From the entries below, reproduce exactly the line containing "32 records appear below.", the line containing "cyclist in red shirt, 444.1", and every line in between, with nothing added.

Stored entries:
Start of Block

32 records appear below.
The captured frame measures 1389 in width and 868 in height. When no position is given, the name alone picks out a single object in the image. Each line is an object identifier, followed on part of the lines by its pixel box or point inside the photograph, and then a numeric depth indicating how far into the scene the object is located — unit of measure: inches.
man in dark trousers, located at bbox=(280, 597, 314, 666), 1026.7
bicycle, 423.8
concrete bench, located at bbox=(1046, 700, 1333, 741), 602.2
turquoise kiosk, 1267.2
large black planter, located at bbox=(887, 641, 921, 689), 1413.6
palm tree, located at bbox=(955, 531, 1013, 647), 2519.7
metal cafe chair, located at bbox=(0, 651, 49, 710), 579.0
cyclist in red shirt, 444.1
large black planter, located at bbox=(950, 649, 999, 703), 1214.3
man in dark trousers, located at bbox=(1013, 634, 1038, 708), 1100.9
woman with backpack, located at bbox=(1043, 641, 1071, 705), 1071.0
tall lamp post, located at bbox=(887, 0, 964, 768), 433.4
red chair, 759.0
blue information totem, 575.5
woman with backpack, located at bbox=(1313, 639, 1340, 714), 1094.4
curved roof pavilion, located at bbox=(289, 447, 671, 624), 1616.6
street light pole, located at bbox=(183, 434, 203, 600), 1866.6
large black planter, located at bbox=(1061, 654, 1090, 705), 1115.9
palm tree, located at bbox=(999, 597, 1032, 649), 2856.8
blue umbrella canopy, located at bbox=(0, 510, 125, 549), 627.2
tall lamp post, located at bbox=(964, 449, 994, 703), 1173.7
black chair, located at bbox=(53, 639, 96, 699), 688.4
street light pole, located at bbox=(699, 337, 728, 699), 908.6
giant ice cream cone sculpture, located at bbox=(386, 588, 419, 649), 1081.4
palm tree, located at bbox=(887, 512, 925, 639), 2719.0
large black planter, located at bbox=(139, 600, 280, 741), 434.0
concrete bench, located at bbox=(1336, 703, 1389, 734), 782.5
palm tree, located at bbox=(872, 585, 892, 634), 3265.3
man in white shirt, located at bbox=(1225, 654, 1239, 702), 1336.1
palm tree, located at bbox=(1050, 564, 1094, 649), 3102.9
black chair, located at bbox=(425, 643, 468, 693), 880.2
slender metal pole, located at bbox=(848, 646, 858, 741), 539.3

End of Block
Start of Block

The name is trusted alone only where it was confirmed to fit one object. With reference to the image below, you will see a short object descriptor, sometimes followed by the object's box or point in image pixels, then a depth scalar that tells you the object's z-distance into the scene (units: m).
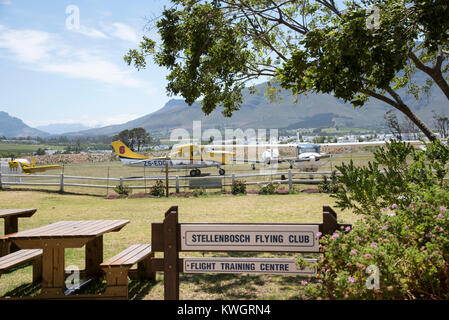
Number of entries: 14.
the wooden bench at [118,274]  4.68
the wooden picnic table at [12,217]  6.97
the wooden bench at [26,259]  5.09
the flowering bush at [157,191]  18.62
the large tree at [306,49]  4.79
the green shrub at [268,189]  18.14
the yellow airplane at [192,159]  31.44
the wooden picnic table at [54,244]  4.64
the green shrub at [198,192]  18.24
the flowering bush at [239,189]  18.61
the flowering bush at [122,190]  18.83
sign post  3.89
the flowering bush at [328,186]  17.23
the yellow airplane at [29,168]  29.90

End of Block

▸ Response
32 records appear below.
The captured frame measures 1389 in width and 868 in height. When no position is given, the name alone picks out a single object in the image. Each line is an object identifier, followed on part of the lines by its pixel box or point inside the photograph, and then a numeric depth indicating how far into the scene the object is located — unit of measure: inches.
man in dark trousers, located at bbox=(280, 597, 314, 666), 1026.7
bicycle, 423.8
concrete bench, located at bbox=(1046, 700, 1333, 741), 602.2
turquoise kiosk, 1267.2
large black planter, located at bbox=(887, 641, 921, 689), 1413.6
palm tree, located at bbox=(955, 531, 1013, 647), 2519.7
metal cafe chair, located at bbox=(0, 651, 49, 710), 579.0
cyclist in red shirt, 444.1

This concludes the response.